*Exercise*: Collect every line of the data below that contains the string "series". Case counts.

*Exercise materials*:
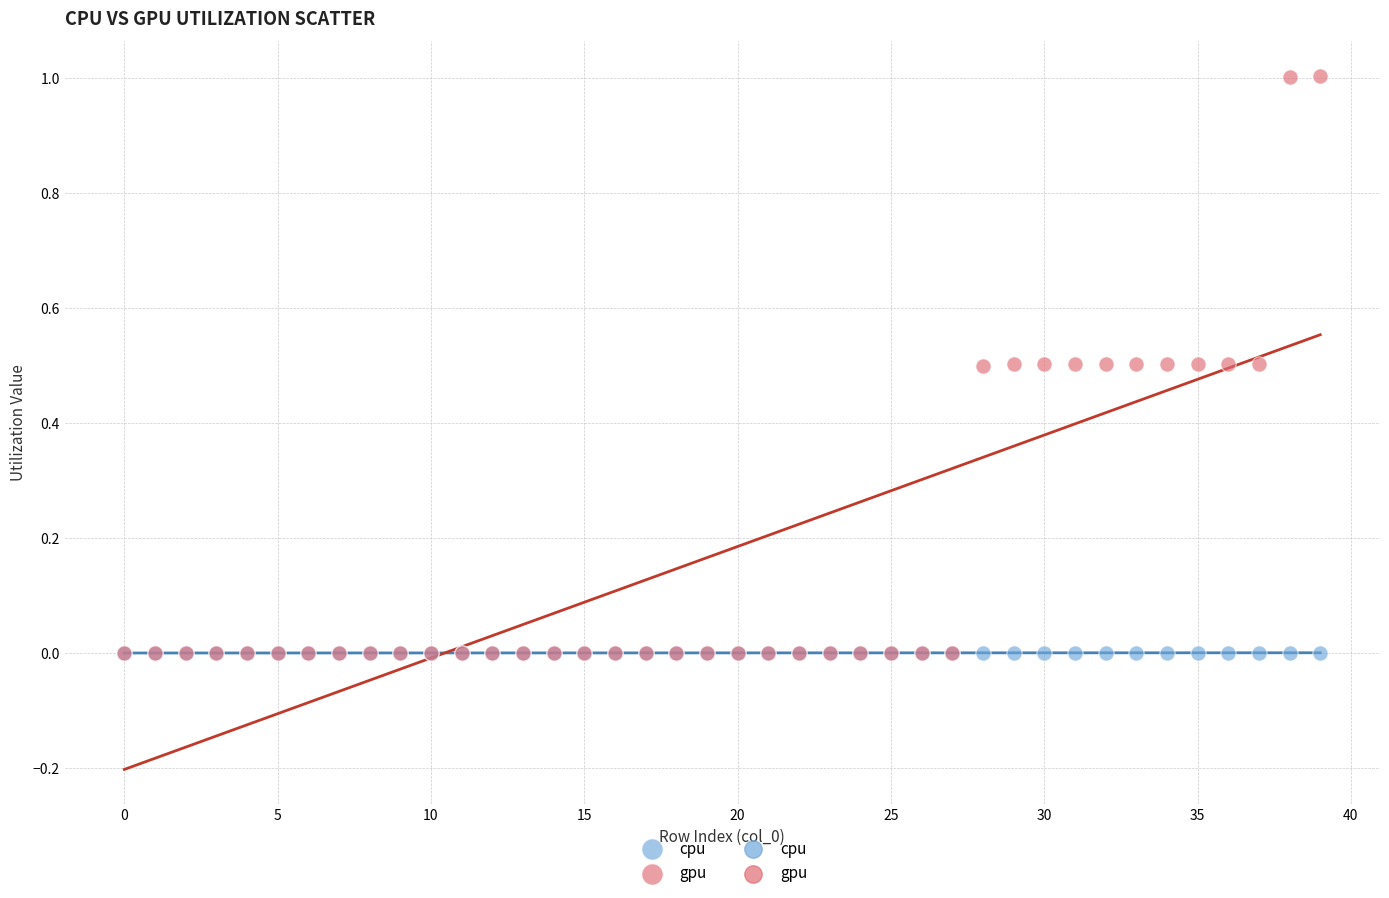

Which series contains the highest Y value?

gpu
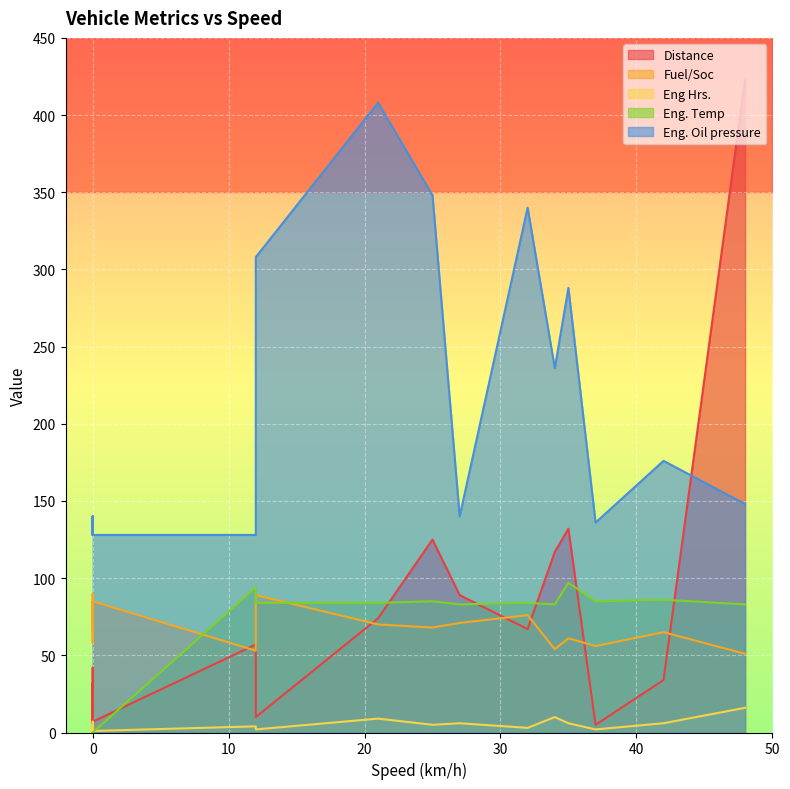

Is it true that Eng. Oil pressure equals 140 at 0?

True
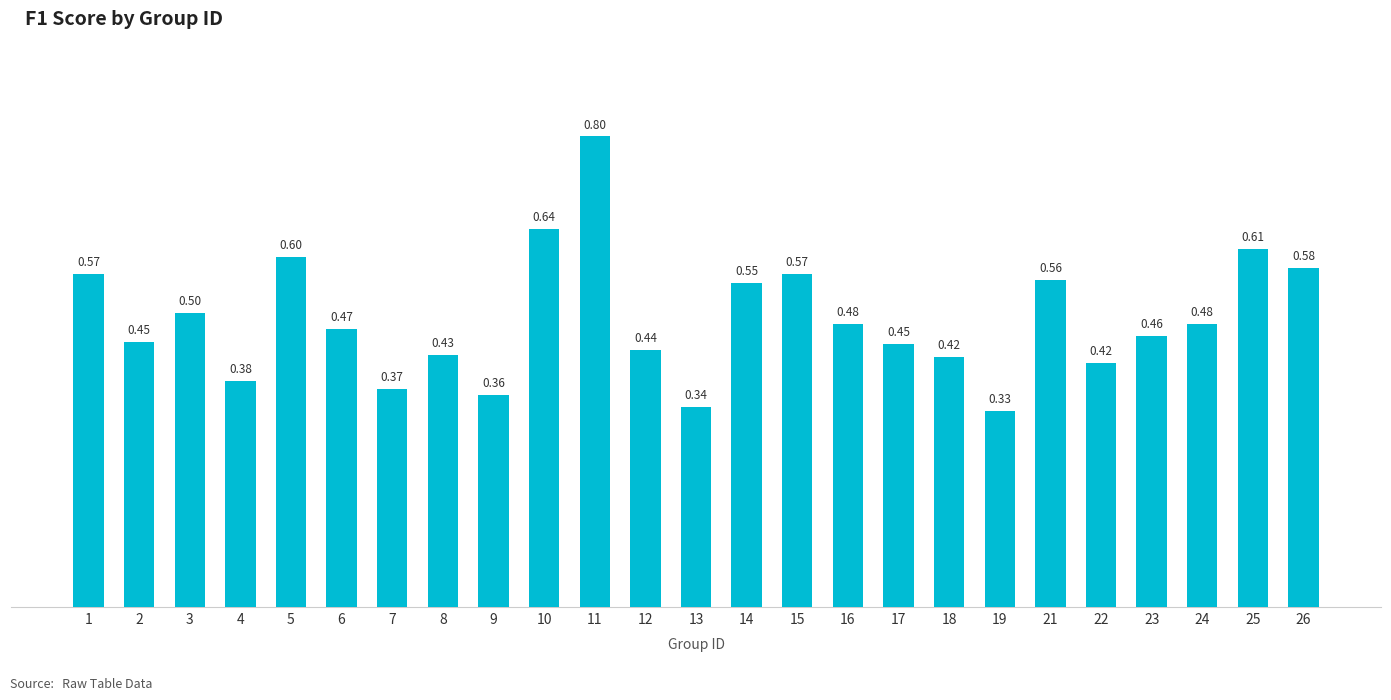

Does the chart contain stacked bars?

No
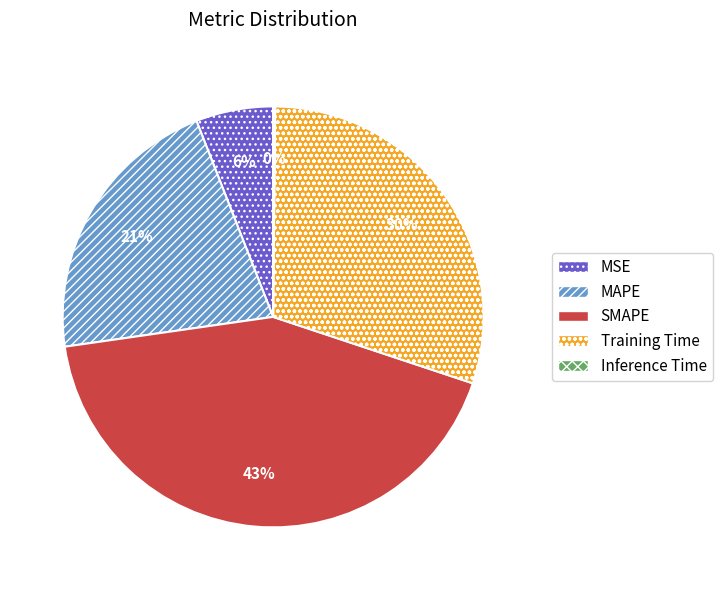

Does MSE represent more than half of the total?

No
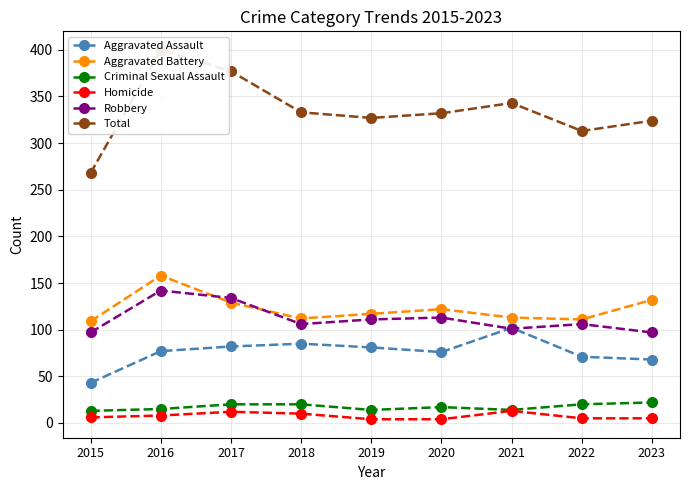

Which series has the widest spread of values?

Total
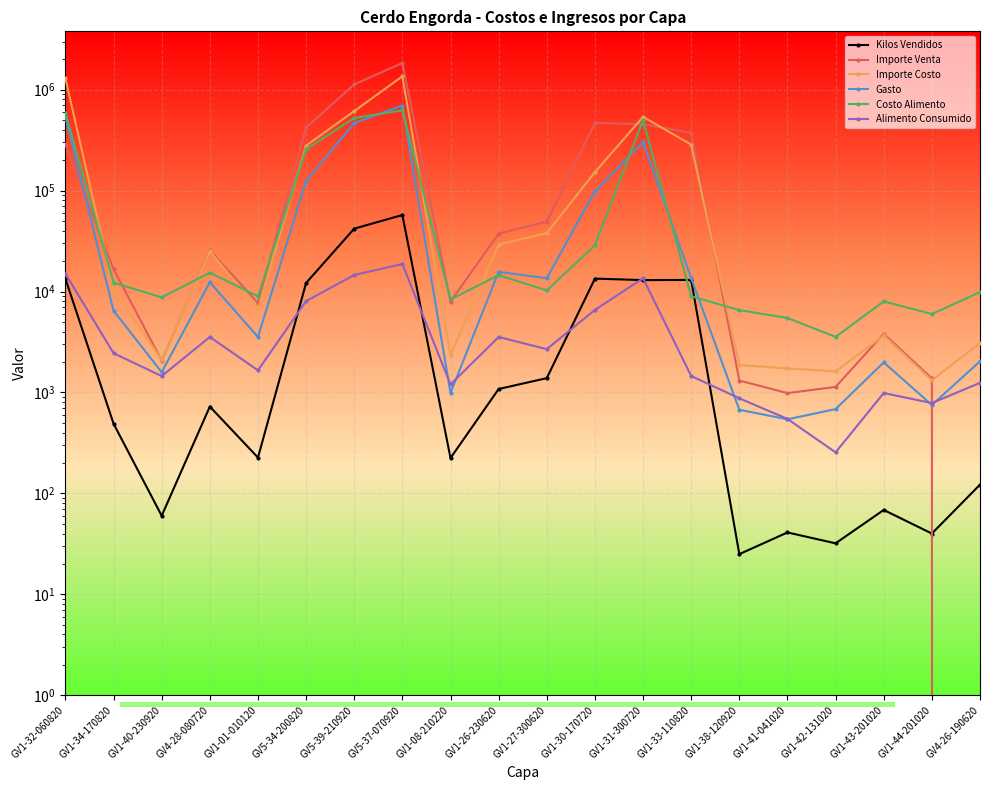

At GV1-34-170820, list the series in order from largest to smallest.

Importe Venta, Costo Alimento, Importe Costo, Gasto, Alimento Consumido, Kilos Vendidos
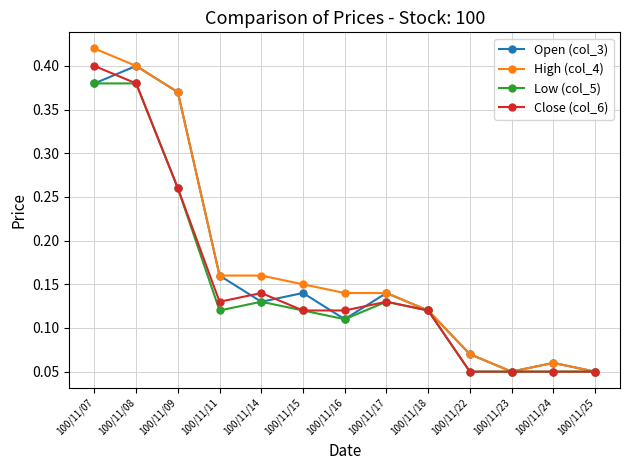

At how many categories does at least one series exceed 0?

13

*Solution to this problem*:
Which series contains the highest Y value?
Which series has the widest spread of values?
At GV1-34-170820, list the series in order from largest to smallest.
At how many categories does at least one series exceed 0?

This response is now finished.